Sarebbe piaciuta all'ex presidente Berlusconi la tabella del minutaggio del Milan 2020-21: i due intoccabili sono due ragazzi del vivaio rossonero, come nello squadrone che dominava l'Europa negli Anni 80. Il Milan attuale non domina neppure in Italia (lo scudetto, da possibilità concreta è diventato solo una speranza dopo le 2 sconfitte nelle ultime 2 uscite di campionato, con Spezia e Inter, che diventano 3 su 5 mettendoci dentro anche il ko con l'Atalanta del 23 gennaio) ma qualche bandiera riesce ancora a costruirsela in casa: Gigio Donnarumma ha festeggiato i 22 anni in settimana e ha già 200 presenze in serie A, una vera enormità. Tanto che il portiere di Castellammare di Stabia, che ha debuttato grazie a Mihajlovic, che lo lanciò in serie A a 16 anni nel 2015, se rimanesse tutta la carriera in Italia farebbe in tempo a battere il record assoluto di presenze nel nostro campionato, che Buffon, giocando contro il Crotone lunedì scorso, ha migliorato ulteriormente, portandolo a 654 (secondo Maldini a 647, terzo Totti a 619).

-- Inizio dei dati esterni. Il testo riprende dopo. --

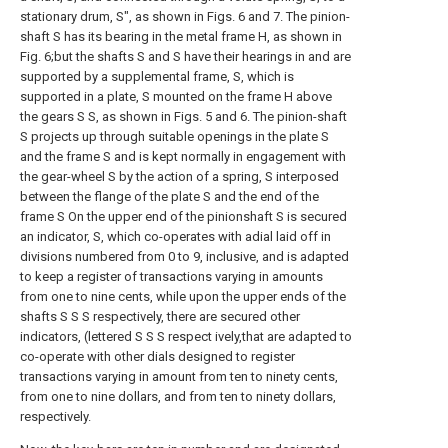
stationary drum, S", as shown in Figs. 6 and 7. The pinion-
shaft S has its bearing in the metal frame H, as shown in
Fig. 6;but the shafts S and S have their hearings in and are
supported by a supplemental frame, S, which is
supported in a plate, S mounted on the frame H above
the gears S S, as shown in Figs. 5 and 6. The pinion-shaft
S projects up through suitable openings in the plate S
and the frame S and is kept normally in engagement with
the gear-wheel S by the action of a spring, S interposed
between the flange of the plate S and the end of the
frame S On the upper end of the pinionshaft S is secured
an indicator, S, which co-operates with adial laid off in
divisions numbered from 0 to 9, inclusive, and is adapted
to keep a register of transactions varying in amounts
from one to nine cents, while upon the upper ends of the
shafts S S S respectively, there are secured other
indicators, (lettered S S S respect ively,that are adapted to
co-operate with other dials designed to register
transactions varying in amount from ten to ninety cents,
from one to nine dollars, and from ten to ninety dollars,
respectively.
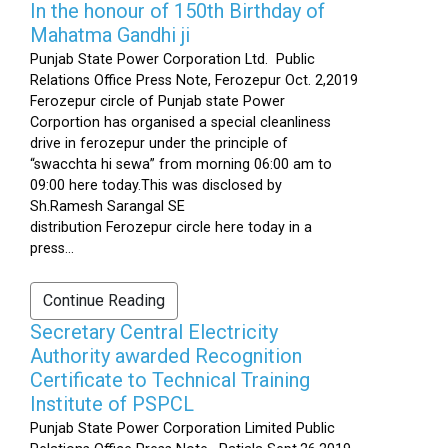
In the honour of 150th Birthday of
Mahatma Gandhi ji
Punjab State Power Corporation Ltd. Public
Relations Office Press Note, Ferozepur Oct. 2,2019
Ferozepur circle of Punjab state Power
Corportion has organised a special cleanliness
drive in ferozepur under the principle of
“swacchta hi sewa” from morning 06:00 am to
09:00 here today.This was disclosed by
Sh.Ramesh Sarangal SE
distribution Ferozepur circle here today in a
press...
Continue Reading
Secretary Central Electricity
Authority awarded Recognition
Certificate to Technical Training
Institute of PSPCL
Punjab State Power Corporation Limited Public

Quest'anno Donnarumma II ha giocato 22 partite su 23, unica eccezione proprio l'andata con la Roma, quando aveva il Covid, e Pioli schierò tra i pali il 34enne Tatarusanu, che incassò tre gol, tenendo in panchina Donnarumma I, il 30enne tornato alla base per fare il terzo, su richiesta del fenomeno di casa. Che deve rinnovare il contratto, e tanto per cambiare la trattativa non sarà per nulla facile: se dovesse andar via, il Milan, in attesa di capire che piega prenderà la carriera di Daniel Maldini - 19 anni e 7 apparizioni in serie A, categoria in cui ha debuttato un annetto fa - ha già pronta la bandiera di riserva, Davide Calabria, che non ha mai lasciato la maglia del Milan, neppure per andare in prestito.

Ha tre anni in più rispetto a Donnarumma, e in serie A ha giocato decisamente meno, 113 presenze, però quest'anno è di colpo diventato un inamovibile: dopo il portiere (1.980') è il giocatore con più minuti in campionato (1.942'), precedendo Kessie (1.902'), Theo Hernandez (1.800'), Alessio Romagnoli, un romano (o quasi: è di Anzio) diventato capitano a Milano e Calhanoglu (rispettivamente 1.620' e 1.588'). Come tutti i terzini Calabria ha cambiato fascia in caso di necessità, ma quest'anno, proprio contro la Juve, Pioli lo ha schierato anche in mediana, e lui non ha sfigurato. Capocannoniere, neanche a dirlo, è Ibra, 14 gol in 13 partite, poi Kessie, 7 tirando i rigori, Leao (5), Theo Hernandez e Rebic (4).